By Nate Allen
Special to the News-Times
FAYETTEVILLE - Traditionally the Vanderbilt Commodores would be the SEC’s most feared men’s basketball team shooting a game of H-O-R-S-E.
Arkansas coach Mike Anderson will emphasize to his Razorbacks the Commodores’ sprees of threes sharp-shooting reputation with Vandy coming to Walton Arena for Saturday night’s 7:30 SEC Network televised SEC game.
Arkansas well defended the 3-point shot (6-of-18) in its last outing, Tuesday night’s 81-65 SEC success at Walton over South Carolina, but it was just the two games previous to last Tuesday that Texas A&M hit seven second-half threes soaring from a 33-32 halftime edge to an 80-66 home SEC triumph over Arkansas that was followed last Saturday by LSU’s phenomenal 15-of-30 treys to beat Arkansas 94-86 in an SEC game in Baton Rouge, La.
“It’s a team that has multiple guys that can really shoot the basketball,” Anderson said before the Razorbacks practiced Thursday.
“So our defense, especially our perimeter defense, which has been lacking in some of the previous games, has really got to be on point.”
Though only 9-15 overall and 3-8 in the SEC compared to Arkansas’ marks of 16-8 and 5-6, second-year coach Bryce Drew’s Commodores have consecutively scored 81 points their last three games, winning the last one at their Nashville home, 81-65 over the Georgia Bulldogs Wednesday night. On Jan. 30, Vandy took Kentucky to overtime, losing an 83-81 heartbreaker in Lexington, Ky.
Media with little deadline time postgame on bad weather Tuesday night in Northwest Arkansas to delve with depth regarding Anderson playing barely-used freshman forward Gabe Osabuohien for 17 minutes against South Carolina barraged him with questions at Thursday’s press conference.
Anderson explained that other than alternating five-men Daniel Gafford, the freshman from El Dorado, and senior Trey Thompson, the Madison native and Forrest City High grad, the Hogs have been consistently inconsistent at the power forward spot with seniors Dustin Thomas, not used against South Carolina though he will play against Vandy, Anderson said Thursday, and Arlando Cook and sophomore Adrio Bailey, the starter against South Carolina.
Osabuohien had the furthest to come upon arrival, but consistently improved in practice and consistently asserted his 6-8, 219-pound frame on the dirty work end, whether rebounding or taking charges, a team-leading seven despite the fewest minutes (69) of any scholarship player.
Osabuohien took two charges against South Carolina, forced a five-second call, grabbed four rebounds, kicking out his offensive rebound for an assist on a Jaylen Barford 3-pointer.

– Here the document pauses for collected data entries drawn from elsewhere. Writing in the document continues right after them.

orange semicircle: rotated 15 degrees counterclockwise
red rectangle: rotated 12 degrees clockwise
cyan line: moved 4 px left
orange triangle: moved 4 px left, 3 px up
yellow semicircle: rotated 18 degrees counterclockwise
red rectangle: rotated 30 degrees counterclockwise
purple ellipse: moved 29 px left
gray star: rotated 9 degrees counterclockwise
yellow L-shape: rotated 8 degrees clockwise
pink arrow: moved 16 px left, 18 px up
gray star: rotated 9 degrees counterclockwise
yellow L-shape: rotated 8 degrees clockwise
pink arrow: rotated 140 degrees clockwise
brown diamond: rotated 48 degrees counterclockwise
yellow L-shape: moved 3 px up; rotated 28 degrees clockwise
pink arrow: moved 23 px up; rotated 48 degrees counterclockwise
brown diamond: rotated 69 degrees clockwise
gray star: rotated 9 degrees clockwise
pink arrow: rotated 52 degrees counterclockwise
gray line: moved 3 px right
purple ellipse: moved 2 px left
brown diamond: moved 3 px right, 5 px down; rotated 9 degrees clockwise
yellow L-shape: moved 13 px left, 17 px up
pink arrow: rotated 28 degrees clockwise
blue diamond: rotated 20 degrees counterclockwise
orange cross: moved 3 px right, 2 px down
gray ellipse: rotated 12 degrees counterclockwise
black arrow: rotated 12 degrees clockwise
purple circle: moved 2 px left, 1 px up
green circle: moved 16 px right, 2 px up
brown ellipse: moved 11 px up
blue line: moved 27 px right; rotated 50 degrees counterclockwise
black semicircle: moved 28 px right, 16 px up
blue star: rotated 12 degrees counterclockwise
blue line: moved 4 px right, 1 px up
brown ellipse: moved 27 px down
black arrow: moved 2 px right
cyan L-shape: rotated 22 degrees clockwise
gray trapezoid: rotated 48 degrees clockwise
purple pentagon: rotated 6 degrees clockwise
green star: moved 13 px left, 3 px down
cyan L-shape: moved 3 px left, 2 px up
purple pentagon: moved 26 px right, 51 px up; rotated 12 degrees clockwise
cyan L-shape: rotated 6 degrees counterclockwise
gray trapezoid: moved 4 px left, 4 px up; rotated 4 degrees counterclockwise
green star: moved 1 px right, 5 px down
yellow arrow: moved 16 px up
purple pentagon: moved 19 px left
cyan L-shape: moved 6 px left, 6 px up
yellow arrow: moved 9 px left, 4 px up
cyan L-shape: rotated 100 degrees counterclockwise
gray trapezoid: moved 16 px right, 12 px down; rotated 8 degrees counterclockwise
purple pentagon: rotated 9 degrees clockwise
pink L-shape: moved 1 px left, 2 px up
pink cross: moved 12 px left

“I was going to play him because he has been really practicing well,” Anderson said of bringing Osabuohien off the bench early for Bailey and sticking with him for key minutes both halves.
“I think he gives us another injection of enthusiasm and energy. And this is a time of year that you need energy and you can get it from a guy like that that’s 6-8 or 6-9 and can rebound and play real rugged. To me, that’s a blue-collar kind of guy.”
A blue-collar guy with blue-collar guts and white-collar smarts how to take charge taking a charge.
“When you go over the defensive drills, he's one of those guys that really listens,” Anderson said. “And it's just his instincts. His instincts are really, really good.
“Especially with the way we play. Our defense is geared to getting people sped up, and if you can get a big guy back there that can read and anticipate, and get to those spots when those guys are getting out of control, those are big plays.”
Anderson always emphasizes who plays the key minutes is more important than who starts the game but did not rule out Osabuohien debut starting against Vandy Saturday.
“In terms of who we’ll start, we’ll see what takes place in practice,” Anderson said. “We haven’t had anybody just be consistent.
“You get quality minutes on what you do with those minutes and the other night in Gabe’s case, this guy just had a big-time impact on the game and didn’t even score a bucket.
“I mean two charges, a five-second call, some tremendous rebounds, good passes, good screens. His basketball IQ is huge for our team.”